- _Task description_
From the first line to the last, write out the records exactly, leaving out images.

[Entries taken from a collection]

----------

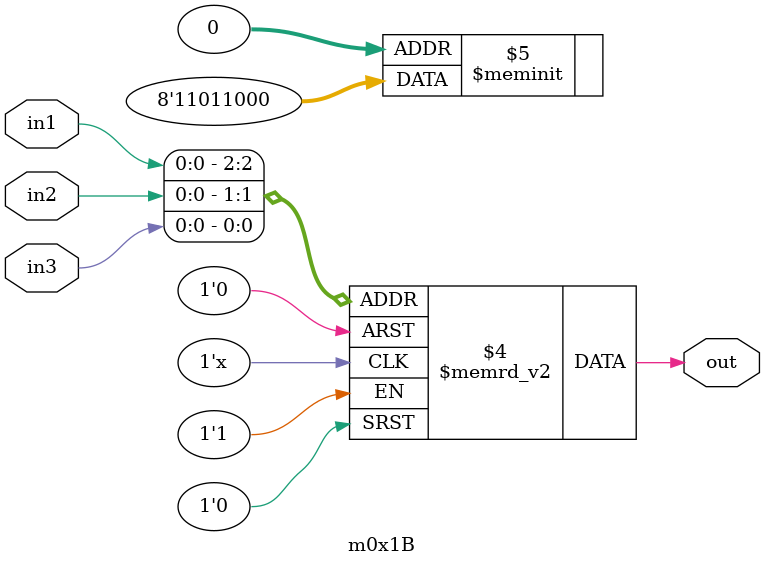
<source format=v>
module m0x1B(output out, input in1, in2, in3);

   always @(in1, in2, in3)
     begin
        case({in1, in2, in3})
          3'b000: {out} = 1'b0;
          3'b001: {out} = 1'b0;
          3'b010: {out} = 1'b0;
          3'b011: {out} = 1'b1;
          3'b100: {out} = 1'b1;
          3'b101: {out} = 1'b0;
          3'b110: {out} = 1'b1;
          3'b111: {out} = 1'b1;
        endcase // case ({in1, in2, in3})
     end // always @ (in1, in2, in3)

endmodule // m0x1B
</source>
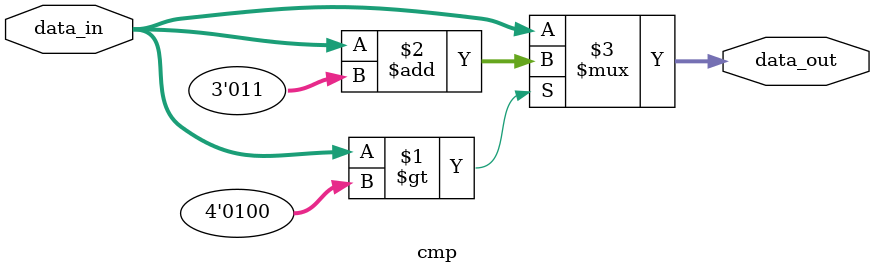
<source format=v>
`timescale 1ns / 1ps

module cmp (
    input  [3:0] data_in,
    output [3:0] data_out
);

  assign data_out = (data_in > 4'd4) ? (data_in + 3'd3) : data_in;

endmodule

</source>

----------

- _Written reply_
<source format=v>
module m0x1B(output out, input in1, in2, in3);

   always @(in1, in2, in3)
     begin
        case({in1, in2, in3})
          3'b000: {out} = 1'b0;
          3'b001: {out} = 1'b0;
          3'b010: {out} = 1'b0;
          3'b011: {out} = 1'b1;
          3'b100: {out} = 1'b1;
          3'b101: {out} = 1'b0;
          3'b110: {out} = 1'b1;
          3'b111: {out} = 1'b1;
        endcase // case ({in1, in2, in3})
     end // always @ (in1, in2, in3)

endmodule // m0x1B
</source>
<source format=v>
`timescale 1ns / 1ps

module cmp (
    input  [3:0] data_in,
    output [3:0] data_out
);

  assign data_out = (data_in > 4'd4) ? (data_in + 3'd3) : data_in;

endmodule

</source>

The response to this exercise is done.